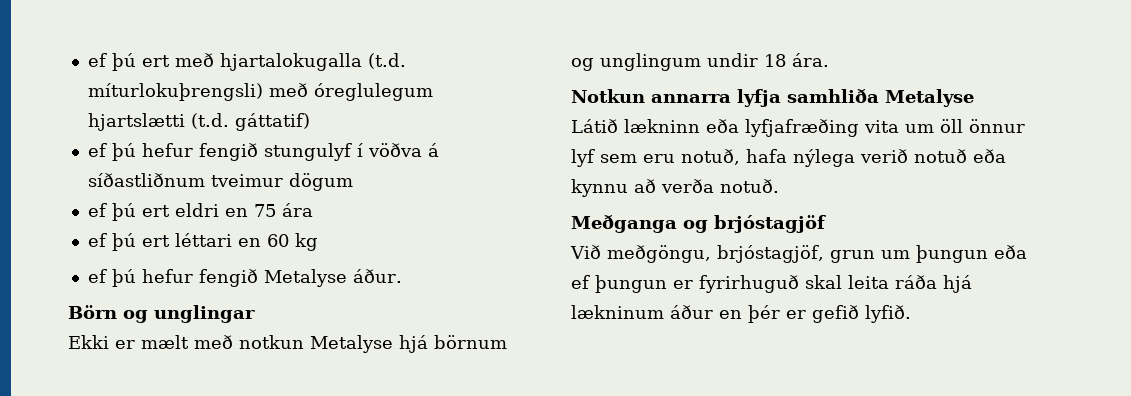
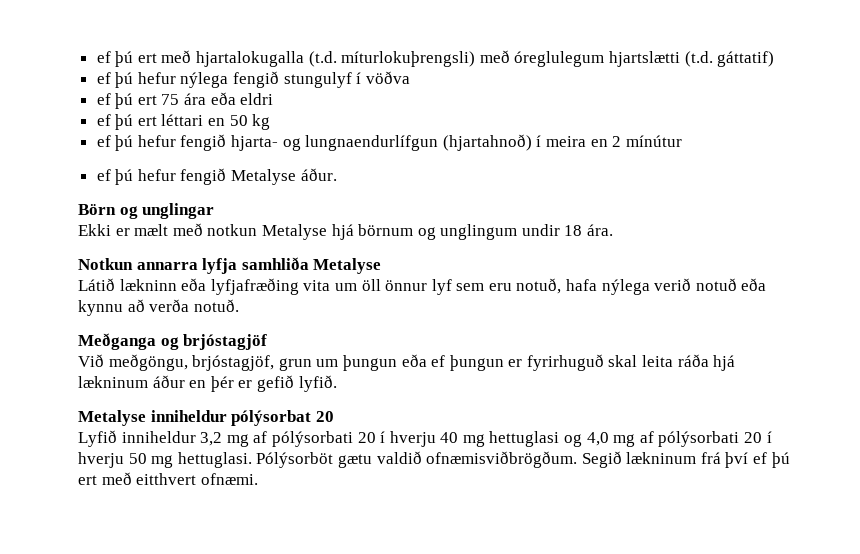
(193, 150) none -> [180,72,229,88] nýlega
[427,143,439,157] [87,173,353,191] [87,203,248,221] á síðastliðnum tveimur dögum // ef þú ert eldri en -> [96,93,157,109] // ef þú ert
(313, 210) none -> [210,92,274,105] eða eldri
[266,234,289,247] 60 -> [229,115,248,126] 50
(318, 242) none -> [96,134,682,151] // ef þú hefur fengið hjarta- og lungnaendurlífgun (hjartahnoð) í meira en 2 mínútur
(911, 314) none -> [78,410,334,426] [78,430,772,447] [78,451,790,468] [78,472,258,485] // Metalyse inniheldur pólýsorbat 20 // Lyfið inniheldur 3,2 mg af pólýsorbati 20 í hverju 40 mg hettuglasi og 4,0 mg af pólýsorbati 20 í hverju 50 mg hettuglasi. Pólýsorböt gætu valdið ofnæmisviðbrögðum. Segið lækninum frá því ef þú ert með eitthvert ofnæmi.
==
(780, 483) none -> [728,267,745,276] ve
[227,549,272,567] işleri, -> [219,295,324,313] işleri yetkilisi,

• Task description:
Return all lines from the material that contain "eldri".

• Exercise result:
[427,143,439,157] [87,173,353,191] [87,203,248,221] á síðastliðnum tveimur dögum // ef þú ert eldri en -> [96,93,157,109] // ef þú ert
(313, 210) none -> [210,92,274,105] eða eldri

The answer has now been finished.